[QUOTED PASSAGE]:
Go Memory Management Fundamentals
Introduction
After understanding how operating systems manage memory, we can now explore how Go leverages these underlying mechanisms to optimize memory usage. Go's memory management is largely inspired by tcmalloc, with minor adjustments tailored to its specific requirements.
Go handles memory automatically, allowing developers to define variables and use them without worrying about allocation or deallocation. This article aims to clarify what Go does behind the scenes to simplify memory handling while maintaining high performance.
This article focuses solely on Go’s memory management model. Related topics like escape analysis and garbage collection will be covered separately due to space constraints.
Caching: Trading Space for Time
Dynamic memory allocation requires system calls, such as mmap on Linux. For large-scale services, frequent use of mmap incurs overhead:
- System calls switch the program from user mode to kernel mode, which introduces latency.
- Allocating small chunks repeatedly can lead to fragmentation, increasing OS cleanup costs.
- Ensuring good locality of reference demands significant optimization effort from developers.
The solution is to implement a resource pool (also known as caching).
Consider a scenario where a service frequently allocates memory for arrays like [10]int. Instead of requesting memory each time, pre-allocate hundreds or thousands of such arrays during startup. This approach resolves the issues above:
- Eliminates repeated system calls, avoiding kernel transitions.
- Pre-allocated blocks reduce fragmentation through reuse.
- Frequent accesses occur within a limited memory region, enhancing locality.
While some memory may go unused, pools can be monitored and resized appropriately.
Similar strategies apply to connection pools, memory pools, and other resource-intensive operations.
Go's Memory Management Architecture
Go’s memory management operates as a memory pool, enhanced with optimizations like dynamic resizing and efficient block division.

[WHAT TO DO]:
**a)** Decide whether each statement agrees with the article on Go memory management above, answering yes or no and quoting the words of the article that settle it. (i) Go's memory management draws largely on tcmalloc. (ii) The article covers garbage collection in full. (iii) Pre-allocated blocks make fragmentation worse.
**b)** From the article on Go memory management above, reproduce the passage from "The solution is" up to and including "avoiding kernel transitions.".

[GIVEN MATERIAL]:

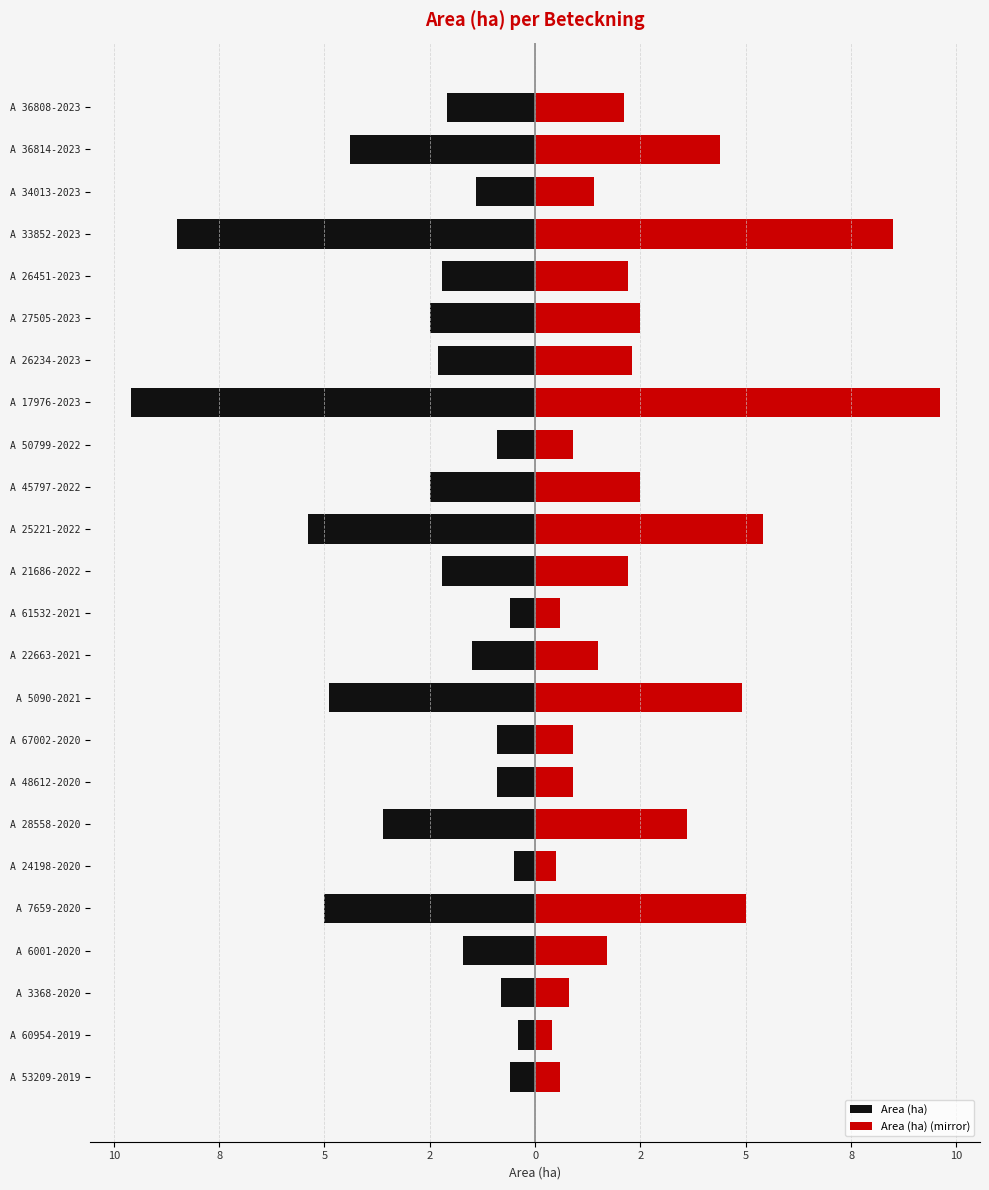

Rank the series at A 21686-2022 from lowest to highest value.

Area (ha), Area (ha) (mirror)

[PER-TASK ANSWERS]:
**a)**
(i) Yes: "Go's memory management is largely inspired by tcmalloc, with minor adjustments tailored to its specific requirements."
(ii) No: "Related topics like escape analysis and garbage collection will be covered separately due to space constraints."
(iii) No: "Pre-allocated blocks reduce fragmentation through reuse."

**b)**
The solution is to implement a resource pool (also known as caching).
Consider a scenario where a service frequently allocates memory for arrays like [10]int. Instead of requesting memory each time, pre-allocate hundreds or thousands of such arrays during startup. This approach resolves the issues above:
- Eliminates repeated system calls, avoiding kernel transitions.